As they spend their day happily together, there is much that Sam wants to know and much that Stella has to teach. Stella is happy reading her books. Sam is happy asking every question that pops into his head. Once the doghouse is built, they deserve a picnic at Lily Pond. Sam has some concerns about the inhabitants there; Stella reassures him that his worries are of no concern at all. Sam brings all of his many discoveries to Stella and she provides acceptable observations to satisfy his curiosity.

On their way home, Sam encourages their dog Fred to try kite flying.
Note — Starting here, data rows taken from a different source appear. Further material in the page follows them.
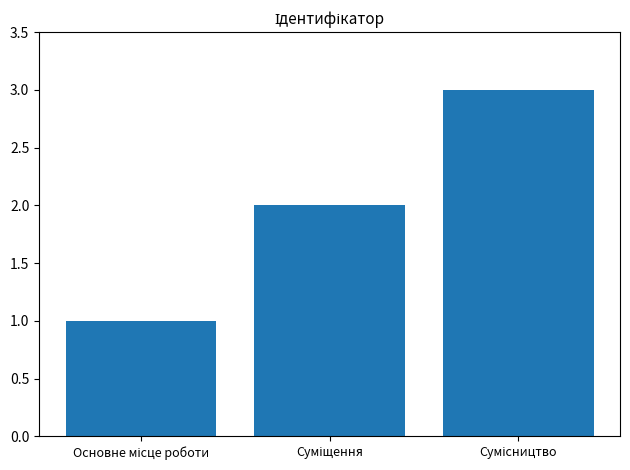

What is the greatest value displayed?

3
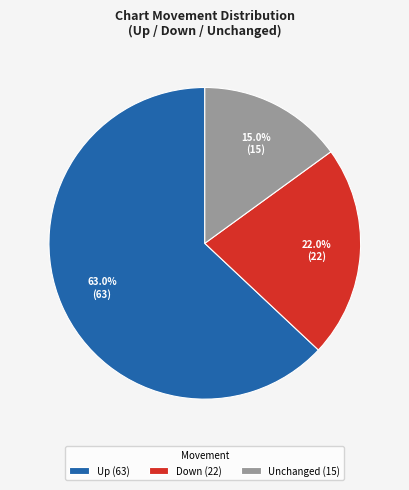

Which category has the biggest portion of the pie?

Up (63)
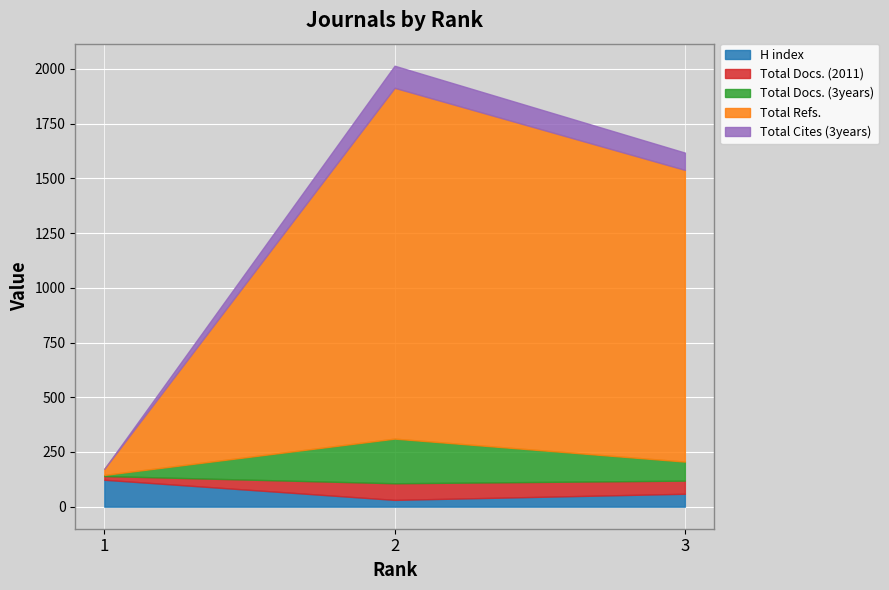

The value of Total Refs. at 1 is 12. True or false?

False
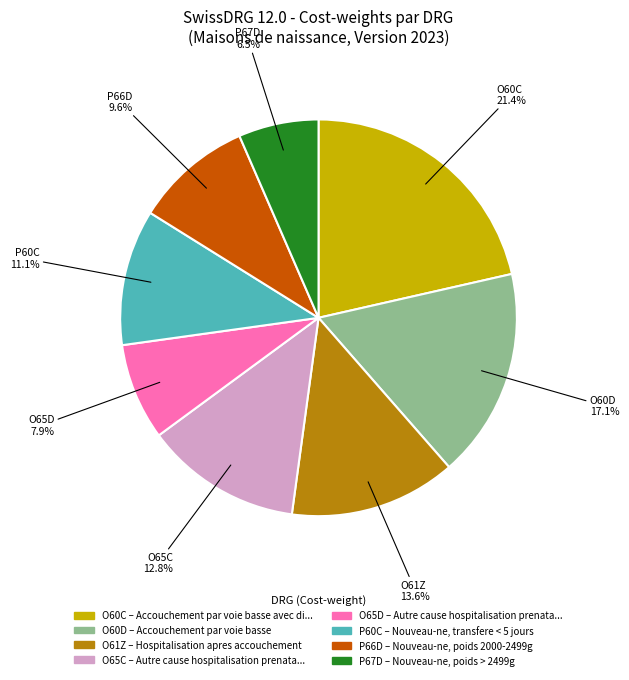

How many slices are in this pie chart?

8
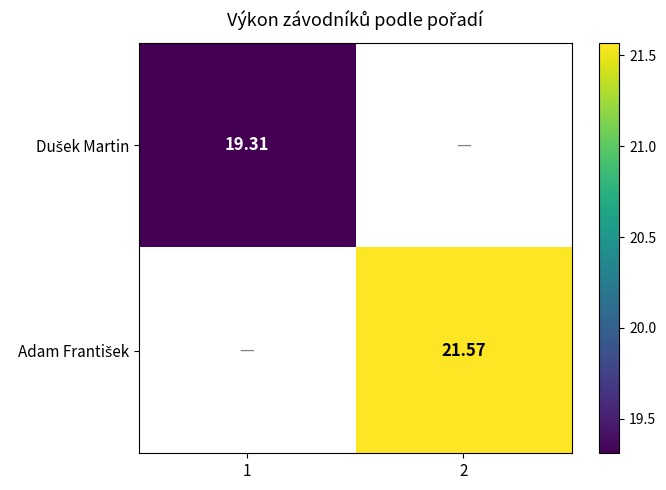

The value of Dušek Martin at 1 is 19.3. True or false?

True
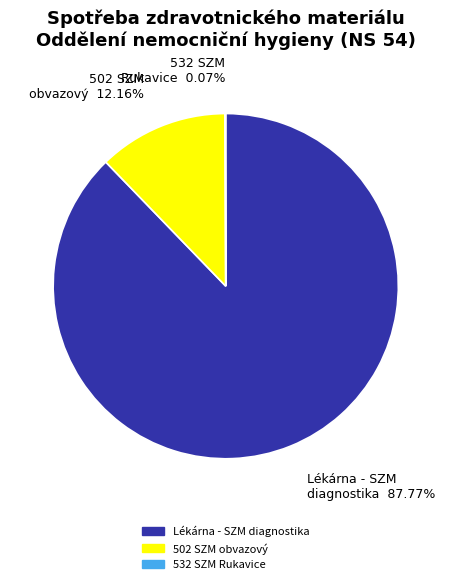

Which category accounts for the majority?

Lékárna - SZM diagnostika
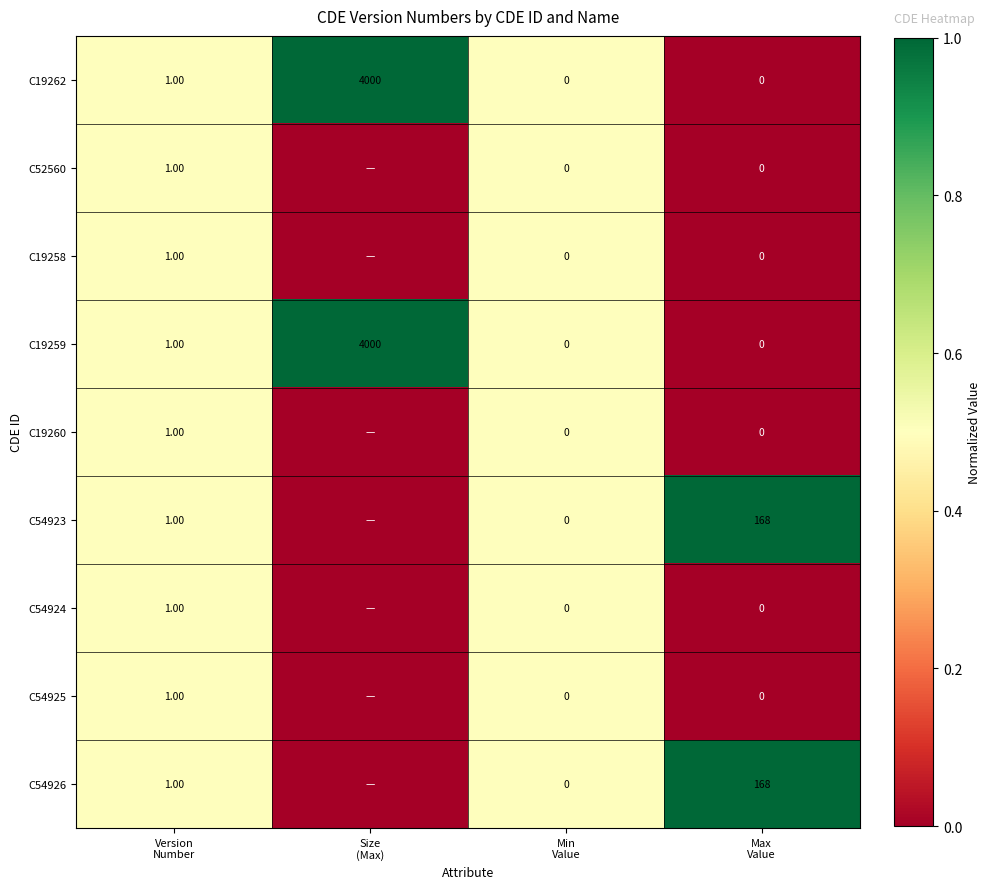

At which category is the sum across all series the highest?

Version
Number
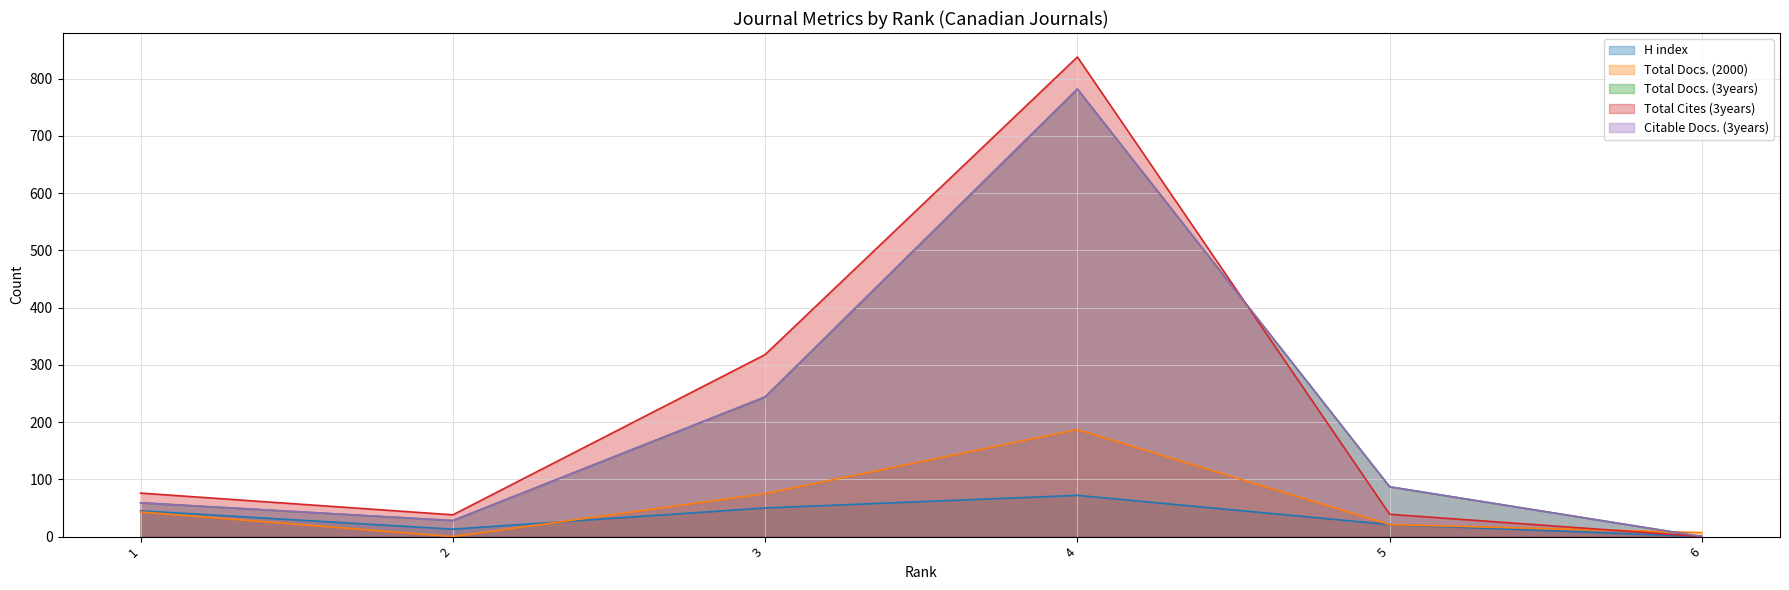

Rank the categories by Total Docs. (3years) value from highest to lowest.

4, 3, 5, 1, 2, 6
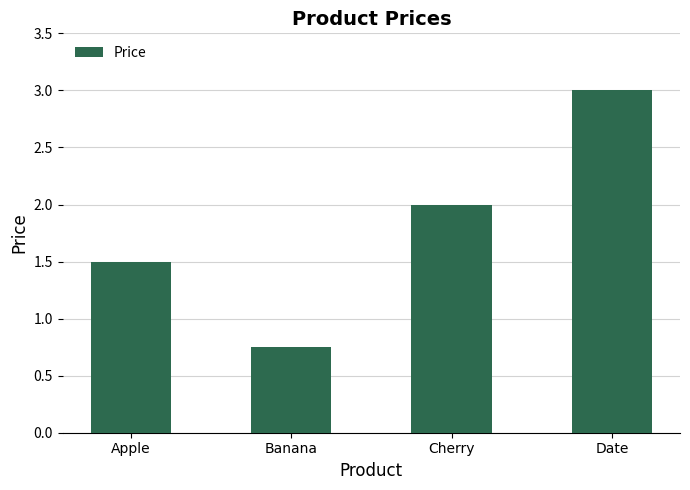

What is the label of the 2nd bar from the left?

Banana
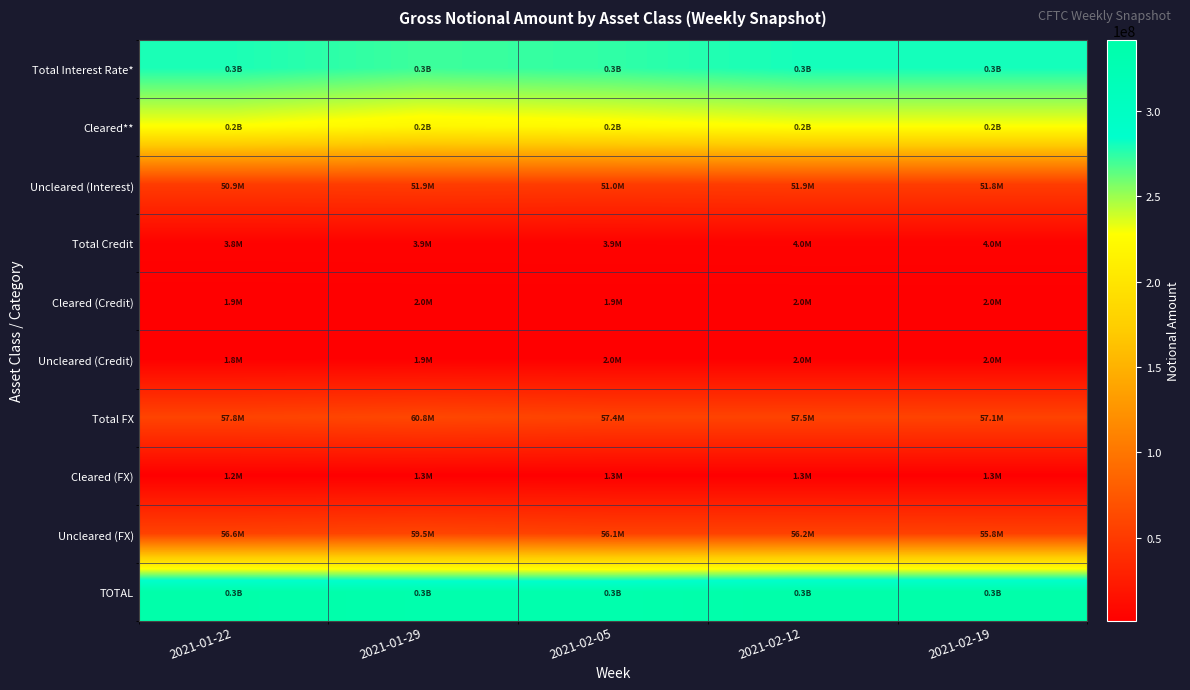

At how many categories does at least one series exceed 218633401?

5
Fred is good, until he barks out his happiness:
"Uh-oh," said Stella. "I guess Fred shouldn't have barked."
"Will the kite get caught on a cloud?" cried Sam.
"Will it get burned by the sun?"
"Kites know their way around the sky," said Stella.
"They ride the wind until they find their way home."

And to the day goes...satisfying and filled with the everyday occurrences that can make life with siblings such fun. It all seems so right and natural. Stella is an avid reader of every genre, and helps Sam see the benefits of being one, without any overt mention of such things. She assumes that she will be able to find and share what she needs from the books that she so loves. In the end, she proves that she has learned a lot about storytelling, too. There is no parental interference, and no obvious rules about being outside and on their own exploring nature and life. I love it!

The magic that Marie-Louise Gay creates with her watercolors, pencil, pastel and collage of Japanese papers will never cease to amaze me! She uses all available white space to create scenes which are sure to entertain readers and invite careful observation. The children have an 'every child' quality, as does their dog Fred. They are familiar and oh, so sweet.